Data provided Start Marker

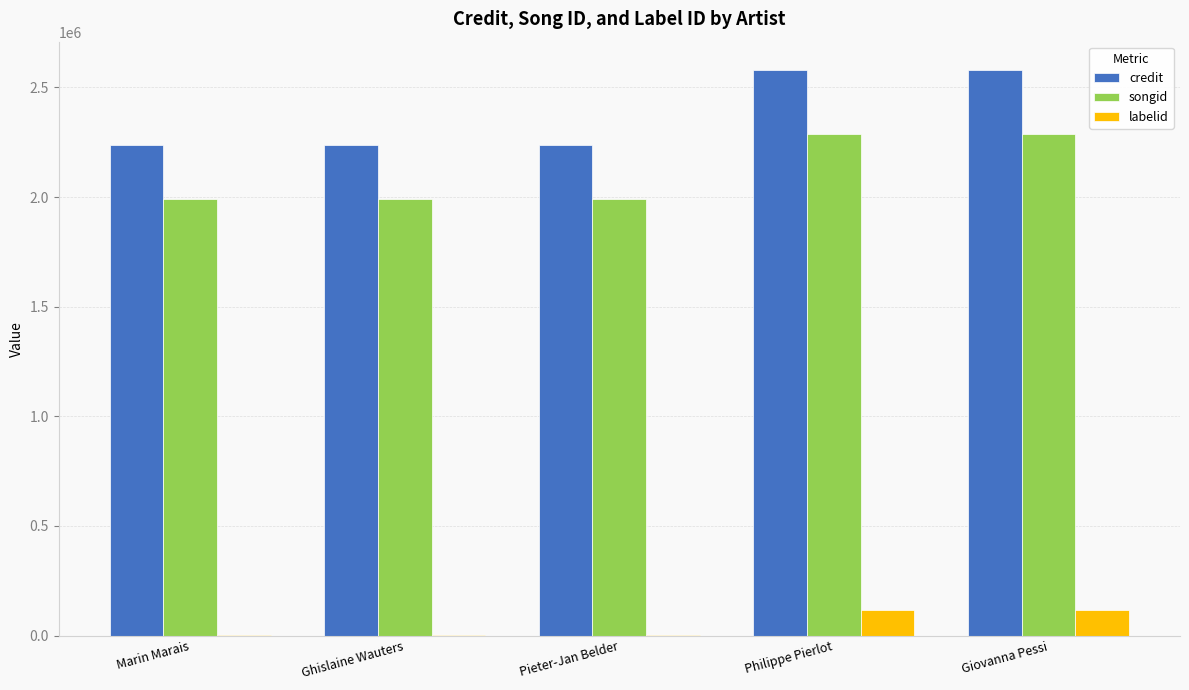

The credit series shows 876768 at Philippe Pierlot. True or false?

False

Data provided End Marker
Data provided Start Marker

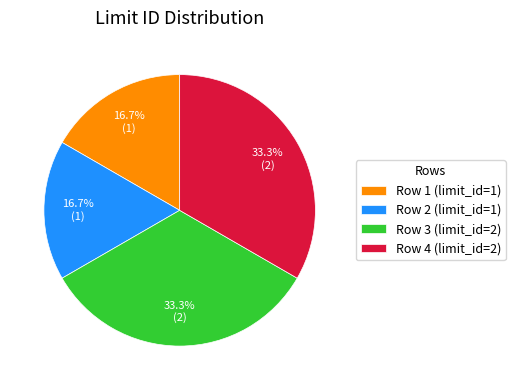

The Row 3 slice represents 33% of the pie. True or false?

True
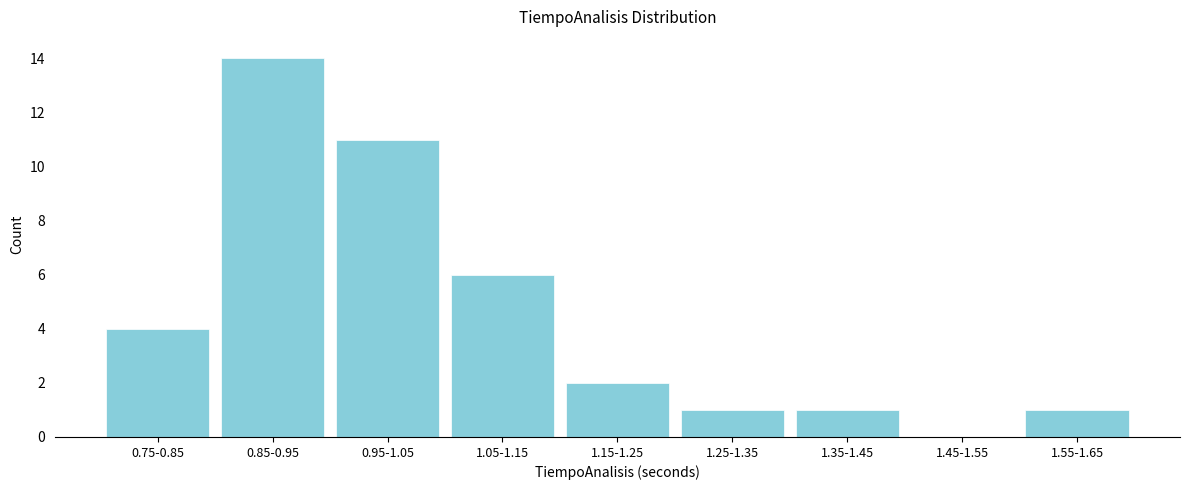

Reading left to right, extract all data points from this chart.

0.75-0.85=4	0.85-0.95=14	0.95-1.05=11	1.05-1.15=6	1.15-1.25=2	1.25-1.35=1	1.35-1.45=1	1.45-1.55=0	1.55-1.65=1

Data provided End Marker

## Directions for this task
Please pull out every line from the items above that contains the string "True", treating uppercase and lowercase as different.

## Worked solution
The credit series shows 876768 at Philippe Pierlot. True or false?
The Row 3 slice represents 33% of the pie. True or false?
True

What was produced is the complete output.